= Tasks for this exercise =
1. From the Kedarnath passage, extract the text from "However our first" up to and including "charm is lost.".
2. Condense the paragraph of the Kedarnath passage that begins "Two other spots worth visiting" into a short bulleted list that keeps its main facts.

However our first view of the temple as we come up is enough to take away all the fatigue of the journey. The fantastic snow mountain at the back sets off the stark granite structure of the shrine. You literally give a gasp of delight when you see this view. Unfortunately the approach road is now filled with modern restaurants and shops so part of the charm is lost.
Hindu pilgrims are always required to take a bath before they enter any temple. There is no hot spring here as there is at Badrinath so one has to take a bath in the icy waters of the Mandakini. However in the past few years two and three-star hotels have sprung up so hot and cold showers are available in the bathrooms. I always feel that comforts are always at the cost of sanctity - the more the comforts, the less the sanctity! Another problem is that the more the comforts, the more the pilgrims who behave more like tourists than true pilgrims. A special feeling is generated when one dips in the freezing waters and stays in an ill-ventilated, tiny room and runs to the temple at the crack of dawn to be present for the first puja. Unlike Vishnu temples where the devotee is not allowed into the sanctum sanctorum, in Shiva temples you can go right up to the lingam and do one’s own abhishekam (ritual powering of water over the idol) as well as touch the idol.
This is a great thrill for everybody. The pujari (priest) is there and will also do a puja for you if you so wish. In fact there are many pujas during the course of the day in which you can participate. The lingam is a huge hump-shaped rock that is anointed and decorated very beautifully. Shiva is supposed to be “abhisheka priya” (one who loves to have water poured over him) while Vishnu is said to be “alankaara priya” (one who loves to be beautifully dressed), so you will find that Shiva Lingams are never as beautifully decorated as the idols of Vishnu.
Samadhi of Adi Shankaracharya at Kedarnath
Two other spots worth visiting here are the samadhi of Adi Shankaracharya and the Gandhi Sarovar. There is a lot of debate about the place where Adi Shankaracharya actually passed away. One faction claims that it was at Kedarnath so there is a shrine here to this most renowned teacher of the Advaita philosophy, which is the philosophy of non-duality. Gandhi Sarovar is a glacial lake in which some of the ashes of Mahatma Gandhi were scattered. Of course there are many other beautiful treks in and around the place which one can do if there is time and inclination.

= Supplied records =
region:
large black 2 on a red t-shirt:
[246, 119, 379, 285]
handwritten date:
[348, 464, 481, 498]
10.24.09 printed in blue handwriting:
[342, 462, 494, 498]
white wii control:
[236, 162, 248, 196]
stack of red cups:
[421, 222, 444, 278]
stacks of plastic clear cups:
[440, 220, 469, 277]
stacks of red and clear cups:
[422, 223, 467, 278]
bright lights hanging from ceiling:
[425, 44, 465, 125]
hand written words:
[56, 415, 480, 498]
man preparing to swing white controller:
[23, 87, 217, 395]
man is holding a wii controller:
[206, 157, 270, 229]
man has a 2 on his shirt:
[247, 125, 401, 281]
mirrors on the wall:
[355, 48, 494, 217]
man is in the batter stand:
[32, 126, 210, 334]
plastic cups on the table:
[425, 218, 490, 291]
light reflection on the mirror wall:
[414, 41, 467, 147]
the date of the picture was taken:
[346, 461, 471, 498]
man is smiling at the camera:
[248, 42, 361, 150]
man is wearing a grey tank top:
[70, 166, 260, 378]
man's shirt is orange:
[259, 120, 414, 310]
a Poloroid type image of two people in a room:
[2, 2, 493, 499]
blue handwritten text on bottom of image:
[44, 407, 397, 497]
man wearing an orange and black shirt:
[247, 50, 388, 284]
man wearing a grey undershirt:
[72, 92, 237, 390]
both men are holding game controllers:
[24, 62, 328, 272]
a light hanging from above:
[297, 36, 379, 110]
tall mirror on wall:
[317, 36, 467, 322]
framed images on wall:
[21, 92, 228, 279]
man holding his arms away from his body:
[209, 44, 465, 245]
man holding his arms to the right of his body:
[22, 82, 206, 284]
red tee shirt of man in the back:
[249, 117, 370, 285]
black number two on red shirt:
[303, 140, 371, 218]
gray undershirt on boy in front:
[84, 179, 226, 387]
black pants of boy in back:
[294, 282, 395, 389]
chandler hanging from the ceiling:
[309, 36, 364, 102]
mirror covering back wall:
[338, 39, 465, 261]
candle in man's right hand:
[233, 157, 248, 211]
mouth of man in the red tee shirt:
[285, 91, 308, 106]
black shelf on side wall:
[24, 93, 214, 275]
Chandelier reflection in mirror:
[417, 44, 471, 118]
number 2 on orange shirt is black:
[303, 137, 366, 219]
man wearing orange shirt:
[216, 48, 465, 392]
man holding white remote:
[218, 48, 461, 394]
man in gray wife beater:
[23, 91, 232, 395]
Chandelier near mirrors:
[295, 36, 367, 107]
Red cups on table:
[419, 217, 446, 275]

= Answers to the exercise =
1.
However our first view of the temple as we come up is enough to take away all the fatigue of the journey. The fantastic snow mountain at the back sets off the stark granite structure of the shrine. You literally give a gasp of delight when you see this view. Unfortunately the approach road is now filled with modern restaurants and shops so part of the charm is lost.

2.
- Two spots worth visiting: the samadhi of Adi Shankaracharya and the Gandhi Sarovar.
- Where Adi Shankaracharya died is debated. One faction says Kedarnath, so a shrine to him stands there. He was the teacher of Advaita, the philosophy of non-duality.
- Gandhi Sarovar is a glacial lake where some of Mahatma Gandhi's ashes were scattered.
- Many other treks around the area are possible with time and inclination.